AVAILABLE DATA
──────────────────────────────
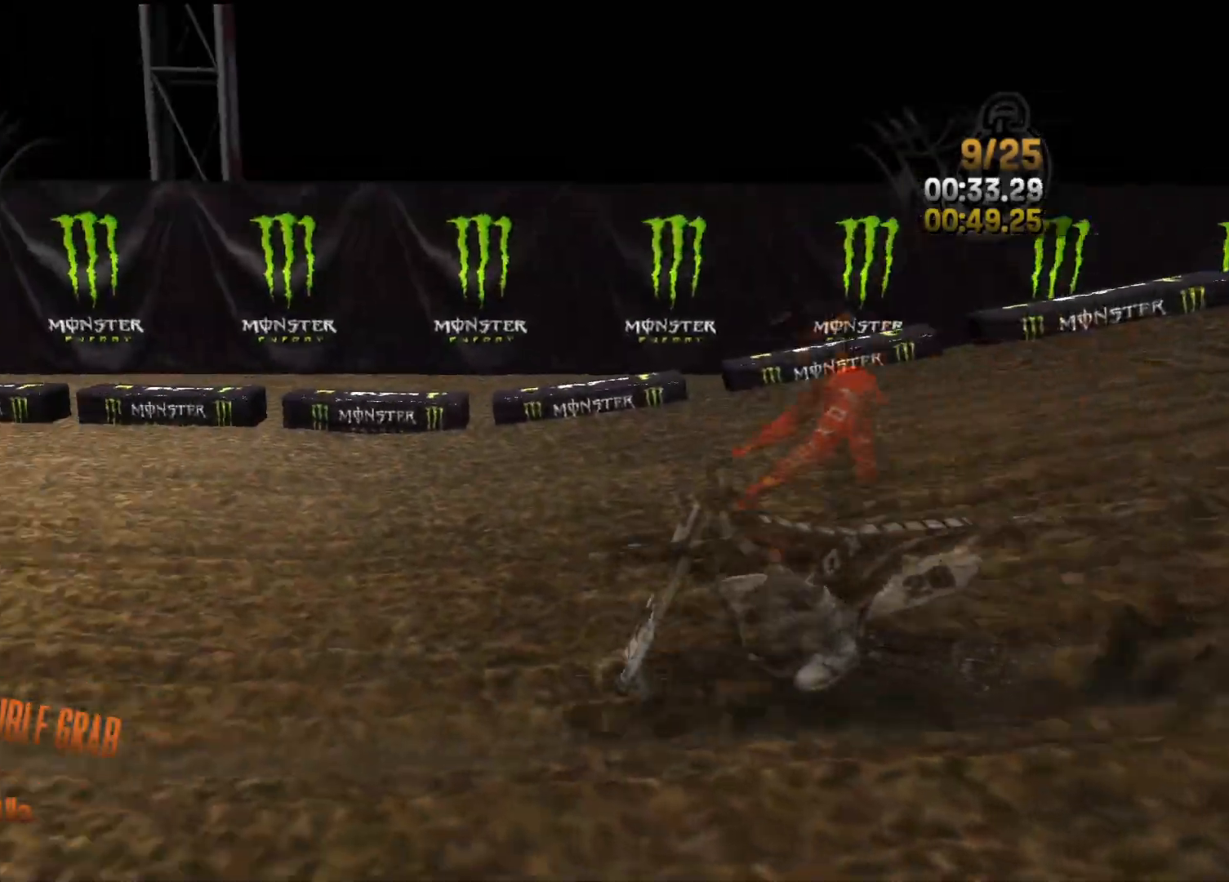
{"dt_ms": 500, "buttons": ["R2"], "left_stick": "left", "right_stick": "center", "events": [[17, "left_stick", "center"], [100, "right_stick", "down-left"], [267, "right_stick", "center"], [450, "left_stick", "left"]]}
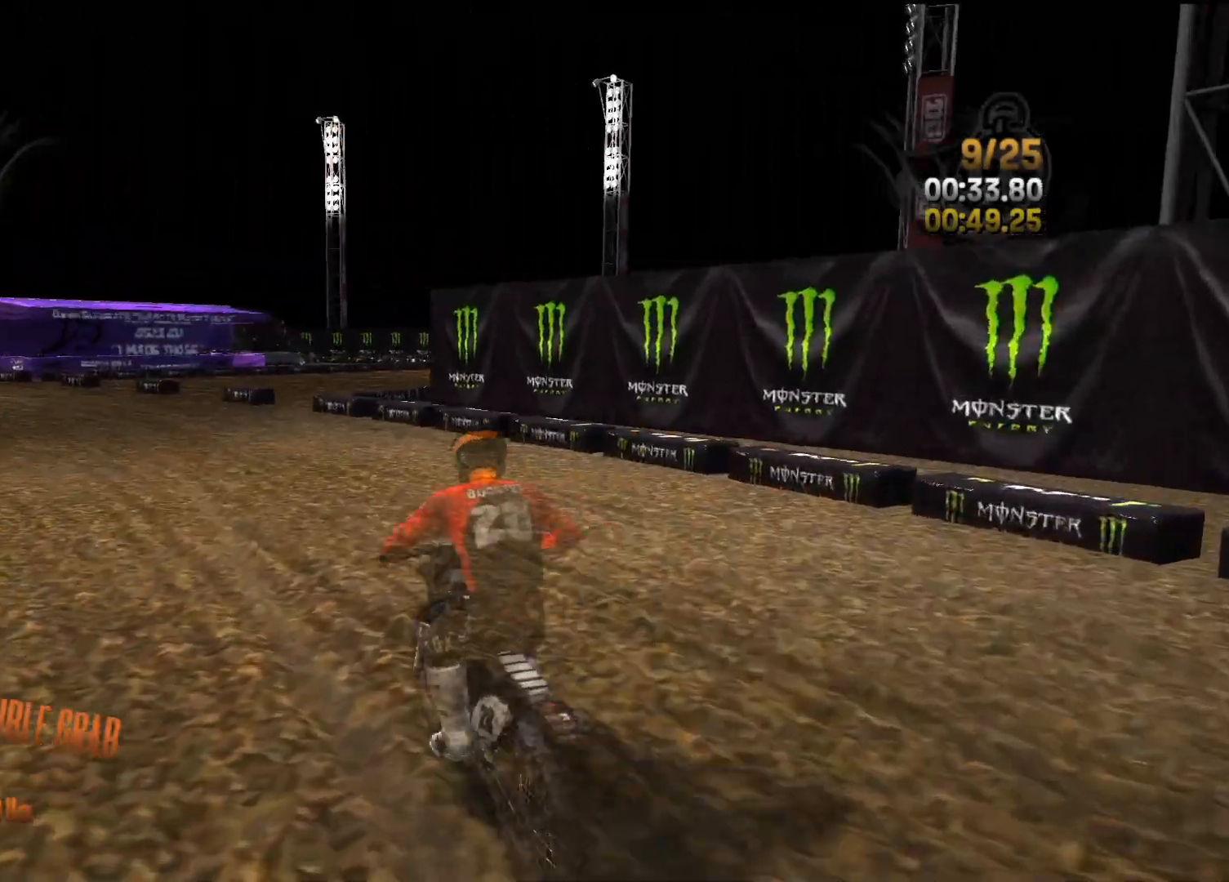
{"dt_ms": 500, "buttons": ["R2"], "left_stick": "center", "right_stick": "left", "events": [[17, "right_stick", "left"], [50, "left_stick", "center"], [333, "left_stick", "left"], [467, "left_stick", "center"]]}
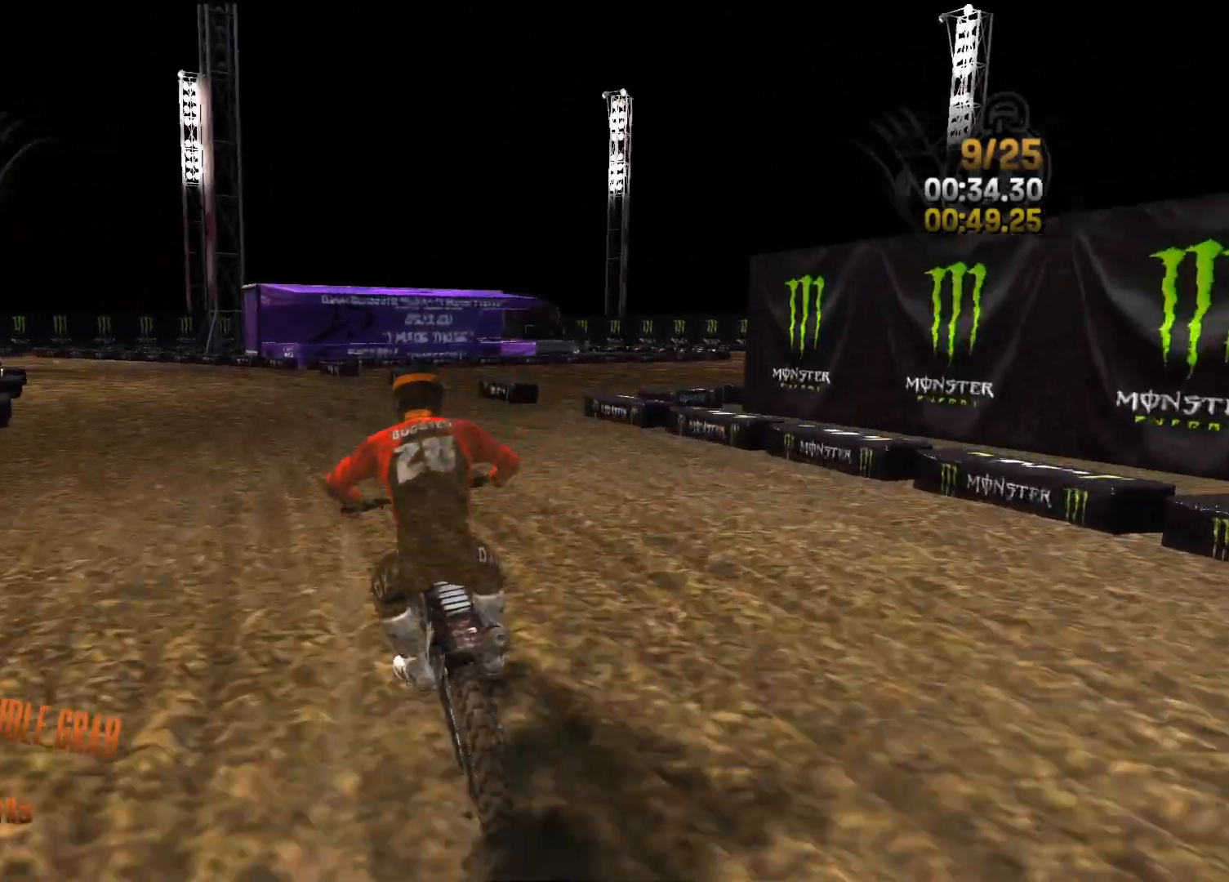
{"dt_ms": 500, "buttons": ["R2"], "left_stick": "center", "right_stick": "down-left", "events": [[117, "right_stick", "down-left"], [367, "left_stick", "left"], [433, "left_stick", "center"]]}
──────────────────────────────
REQUIRED WORK
Leave the pictures out and output the rest of the data word for word.

TASK OUTPUT
{"dt_ms": 500, "buttons": ["R2"], "left_stick": "left", "right_stick": "center", "events": [[17, "left_stick", "center"], [100, "right_stick", "down-left"], [267, "right_stick", "center"], [450, "left_stick", "left"]]}
{"dt_ms": 500, "buttons": ["R2"], "left_stick": "center", "right_stick": "left", "events": [[17, "right_stick", "left"], [50, "left_stick", "center"], [333, "left_stick", "left"], [467, "left_stick", "center"]]}
{"dt_ms": 500, "buttons": ["R2"], "left_stick": "center", "right_stick": "down-left", "events": [[117, "right_stick", "down-left"], [367, "left_stick", "left"], [433, "left_stick", "center"]]}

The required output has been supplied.